Expression levels of CXCR4 and CXCR7 in FTC cell line TT2609-C02. (A) FTC cell line TT2609-C02 exhibits both chemokine receptors CXCR4 and CXCR7. Immunocytochemical staining of CXCR4 and CXCR7 was conducted by using Alexa Fluor® 488 as secondary antibody and DAPI for visualization of the nucleus. Compositions of both images are illustrated as overlays. Isotype controls were used to confirm antibody specificity (Control). Images were captured using a fluorescence microscope at 400x magnification. Bar at the top left corner indicates 50 µm. (B) FTC cell line TT2609-C02 demonstrates a strong protein expression of both chemokine receptors as displayed in the western blot analysis.
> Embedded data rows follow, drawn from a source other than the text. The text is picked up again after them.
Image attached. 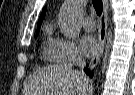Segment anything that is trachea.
<instances>
[{
	"instance_id": "obj_1",
	"label": "trachea",
	"mask_w": 135,
	"mask_h": 95,
	"mask_svg": "<svg viewBox=\"0 0 135 95\" xmlns=\"http://www.w3.org/2000/svg\"><path fill=\"white\" fill-rule=\"evenodd\" d=\"M93 6L98 16L102 14L103 11V3L102 0H92Z\"/></svg>"
}]
</instances>
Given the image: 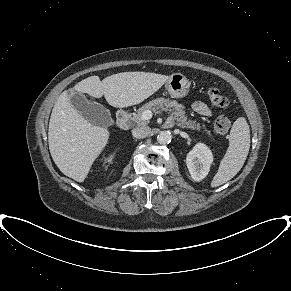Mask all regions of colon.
Masks as SVG:
<instances>
[{"instance_id":"obj_1","label":"colon","mask_w":291,"mask_h":291,"mask_svg":"<svg viewBox=\"0 0 291 291\" xmlns=\"http://www.w3.org/2000/svg\"><path fill=\"white\" fill-rule=\"evenodd\" d=\"M207 95L210 106L214 108H224L229 104L228 98L217 88H210ZM229 128L230 120L226 116H220L214 122V130L219 135L226 134Z\"/></svg>"}]
</instances>
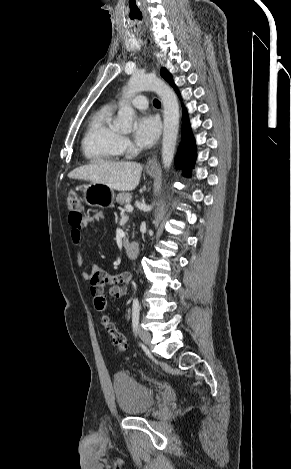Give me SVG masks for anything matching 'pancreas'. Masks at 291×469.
<instances>
[{
  "label": "pancreas",
  "instance_id": "cf45deb5",
  "mask_svg": "<svg viewBox=\"0 0 291 469\" xmlns=\"http://www.w3.org/2000/svg\"><path fill=\"white\" fill-rule=\"evenodd\" d=\"M131 199H132L131 193H120L116 197V202H118L120 205H123L125 203H129Z\"/></svg>",
  "mask_w": 291,
  "mask_h": 469
}]
</instances>
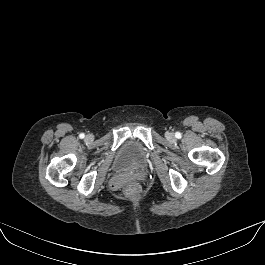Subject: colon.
Instances as JSON below:
<instances>
[{
	"label": "colon",
	"instance_id": "5ec220e1",
	"mask_svg": "<svg viewBox=\"0 0 265 265\" xmlns=\"http://www.w3.org/2000/svg\"><path fill=\"white\" fill-rule=\"evenodd\" d=\"M124 192L128 197H134L138 193V187L134 184L128 185Z\"/></svg>",
	"mask_w": 265,
	"mask_h": 265
}]
</instances>
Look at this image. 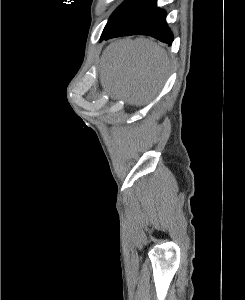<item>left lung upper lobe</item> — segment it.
<instances>
[{"instance_id":"obj_1","label":"left lung upper lobe","mask_w":245,"mask_h":300,"mask_svg":"<svg viewBox=\"0 0 245 300\" xmlns=\"http://www.w3.org/2000/svg\"><path fill=\"white\" fill-rule=\"evenodd\" d=\"M145 0H126L111 15L106 24L103 33L107 32L114 24H116L130 10L143 3Z\"/></svg>"}]
</instances>
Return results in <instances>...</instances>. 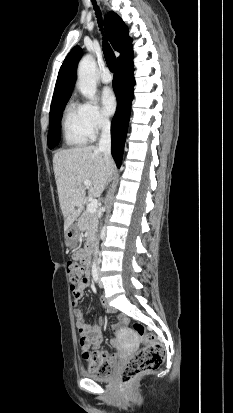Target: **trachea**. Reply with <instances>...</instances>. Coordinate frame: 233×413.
I'll list each match as a JSON object with an SVG mask.
<instances>
[{"instance_id":"trachea-1","label":"trachea","mask_w":233,"mask_h":413,"mask_svg":"<svg viewBox=\"0 0 233 413\" xmlns=\"http://www.w3.org/2000/svg\"><path fill=\"white\" fill-rule=\"evenodd\" d=\"M93 4H94V9L96 12V16H97V20L99 23V26H102V15H101V11L99 9V7L96 5L95 0H92ZM103 52H104V56L106 59V63L108 68L110 69L111 72L115 71V65H116V57L114 52L112 51L111 47L109 46V44L107 43L106 40L103 41Z\"/></svg>"}]
</instances>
GAPDH served as loading control. CXCR4/7: C-X-C chemokine receptor type 4/7; DAPI: 4′,6-diamidin-2-phenylindol; GAPDH: Glyceraldehyde-3-phosphate dehydrogenase.

Figure 4

Rh-SDF1α induces tumour cell invasion, cell cycle activation and EMT. (A) Pictures display representative results of the change of invading cells after incubation of human FTC cell line TT2609-C02 with different concentrations of CXCR4 antagonists AMD3100 and WZ811 as well as rh-SDF1α as receptor agonist. Cells were visualized by DAPI staining. (B) Invading cells were counted in five visual fields of at least three different membranes. Differences after treatment are illustrated as fold change to control. (C) FACS after PI staining revealed cell cycle changes in the respective cell populations after rh-SDF1α treatment. Cells are grouped according to their specific cell cycle phase. (D) After incubation with rh-SDF1α, mRNA expression changes of genes associated with EMT were investigated using qRT-PCR. GAPDH functioned as housekeeping gene. The 2^-∆∆CT method was employed to estimate fold changes to control treated cells. Plots display the mean +SEM. Numerical data were analysed using the non-parametric Mann-Whitney U test. Ctrl: control; *p<0.05; **p<0.01; ***p<0.001.